I guess my question is best explained with an (simplified) example.
Regex 1:
^\d+_[a-z]+$
Regex 2:
^\d*$
Regex 1 will never match a string where regex 2 matches. So let's say that regex 1 is orthogonal to regex 2.
As many people asked what I meant by orthogonal I'll try to clarify it:
Let S1 be the (infinite) set of strings where regex 1 matches. S2 is the set of strings where regex 2 matches. Regex 2 is orthogonal to regex 1 iff the intersection of S1 and S2 is empty.

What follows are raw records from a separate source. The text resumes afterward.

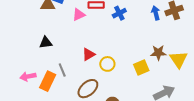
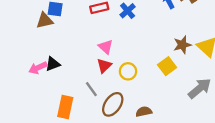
pink triangle: (79, 15) -> (106, 47), moved, turned -40
gray line: (62, 70) -> (91, 89), moved
pink arrow: (28, 76) -> (38, 68), moved

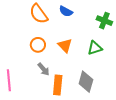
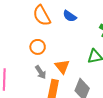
orange triangle: (65, 45) -> (62, 67), moved

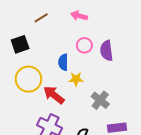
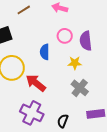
yellow star: (76, 79) -> (75, 63), moved

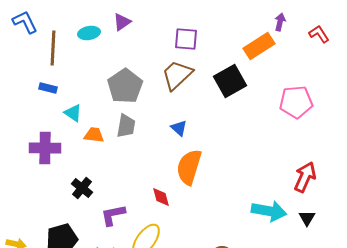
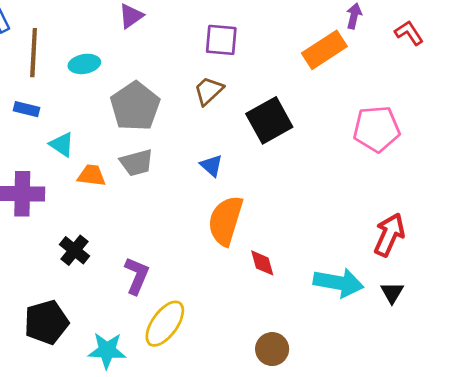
cyan ellipse: (89, 33) -> (84, 64), moved
brown trapezoid: (177, 75) -> (209, 91), size x0.7
black square: (230, 81) -> (269, 120), moved
gray trapezoid: (126, 126) -> (137, 163), turned 65
red diamond: (161, 197) -> (262, 263), moved
purple L-shape: (113, 215) -> (137, 276), moved, turned 124

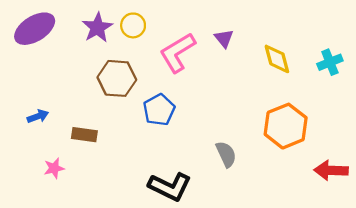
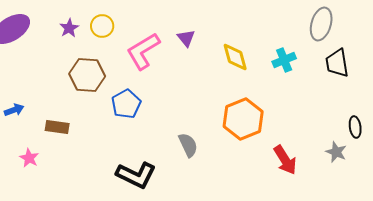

The regex ^\d_a$ would be not orthogonal as the string '2_a' is in the set S1 and S2.
How can it be programmatically determined, if two regexes are orthogonal to each other?
Best case would be some library that implements a method like:
/**
* @return True if the regex is orthogonal (i.e. "intersection is empty"), False otherwise or Null if it can't be determined
*/
public Boolean isRegexOrthogonal(Pattern regex1, Pattern regex2);
I finally found exactly the library that I was looking for:
Usage:
/**
* @return true if the two regexes will never both match a given string
*/
public boolean isRegexOrthogonal( String regex1, String regex2 ) {
Automaton automaton1 = new RegExp(regex1).toAutomaton();
Automaton automaton2 = new RegExp(regex2).toAutomaton();
return automaton1.intersection(automaton2).isEmpty();
}
It should be noted that the implementation doesn't and can't support complex RegEx features like back references. See the blog post "A Faster Java Regex Package" which introduces dk.brics.automaton.